Well, hey, it all looks so good I don't know where to begin!

It's bad enough when other people say such things to you and you don't believe it. I find it worse, though, when it comes from the little voice inside my head — sometimes James Earl Jones, sometimes Elmer Fudd, sometimes Fran Drescher, which wakes me screaming in the night. Worse when I suspect it might be true.

Now, I don't believe in God, so it's easy for me to accept that there is no cranky otherworldly architect consulting a blueprint, making careful notes on the precise placement of the ottoman I'll shortly trip over. (Hey, it was funny when Dick Van Dyke did it...) But I do believe in something, some kind of universal balance, where we all eventually come out even. So when bad things happen to me, I can generally accept them as being the price for my enormous good fortune in finding Paul, in the love of my parents, in having a life that's been mostly very happy.

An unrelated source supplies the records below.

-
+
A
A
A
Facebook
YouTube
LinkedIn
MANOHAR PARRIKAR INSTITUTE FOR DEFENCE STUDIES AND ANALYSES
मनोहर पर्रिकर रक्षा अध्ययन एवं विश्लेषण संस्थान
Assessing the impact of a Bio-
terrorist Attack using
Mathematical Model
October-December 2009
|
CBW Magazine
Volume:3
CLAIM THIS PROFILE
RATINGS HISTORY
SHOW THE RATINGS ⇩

The circumstances of Charlie's birth jolted me out of that acceptance. I don't mean I shook my fist at an uncaring universe; I mean that for the first time it occurred to me that maybe Charlie wasn't supposed to happen at all. And that scared me. Out of something really bad — infertility, pregnancy loss, a pregnancy riddled with complications, premature birth, and a few harrowing weeks of illness, his and mine — we'd somehow snatched something really good. Charlie.

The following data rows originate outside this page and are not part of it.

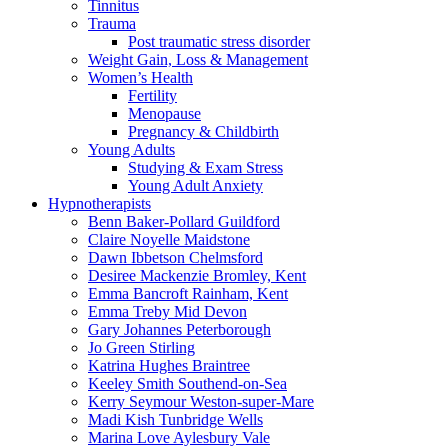
Tinnitus
Trauma
Post traumatic stress disorder
Weight Gain, Loss & Management
Women’s Health
Fertility
Menopause
Pregnancy & Childbirth
Young Adults
Studying & Exam Stress
Young Adult Anxiety
Hypnotherapists
Benn Baker-Pollard
Guildford
Claire Noyelle
Maidstone
Dawn Ibbetson
Chelmsford
Desiree Mackenzie
Bromley, Kent
Emma Bancroft
Rainham, Kent
Emma Treby
Mid Devon
Gary Johannes
Peterborough
Jo Green
Stirling
Katrina Hughes
Braintree
Keeley Smith
Southend-on-Sea
Kerry Seymour
Weston-super-Mare
Madi Kish
Tunbridge Wells
Marina Love
Aylesbury Vale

So every day I have the uneasy feeling that we've gotten away with something.

It is impossible for me to look at him without thinking, We almost didn't have you. Maybe he wasn't meant to be. Maybe, in exchange for its staggering generosity in giving us Charlie, the universe will exact some terrible payment, so that my life will maintain its balance.

But then I think of theologian Paul Tillich's profound and simple definition of grace: accepting that you are accepted.

I want to live my life with that kind of grace, without second-guessing my own good fortune. I can't assume it as my due; that's not what Tillich meant. Instead, at my best, I can be humbled by it and grateful for it, surprised to the core but still trusting that it was meant, in some cosmic non-religious sense, for me. Sometimes.

April's post made me realize that this idea applies to infertile women, too. I'm not talking about some highfalutin' pseudo-spiritual way of saying, "Relax, it will happen," or "If you have enough faith..." Nothing of the kind. It's more along the lines of, "Accept that you are worthy. You deserve to be a mother just like anyone else. Don't let others make you doubt it. Don't let the bastards get you down."

If you decide — you, on your own (and perhaps, I grudgingly concede, in consultation with your partner, whose wisdom on this point had better be positively Solomonic or I'll sic James Earl Jones on his weaselly ass) — that you don't want to pursue parenthood anymore, that's one thing. But if it's the voices of others, be it your absurdly fertile sister-in-law or the dog who goaded Son of Sam or Elmer Fudd himself, it's another.

Accept that you are accepted. Don't let those bastards get you down.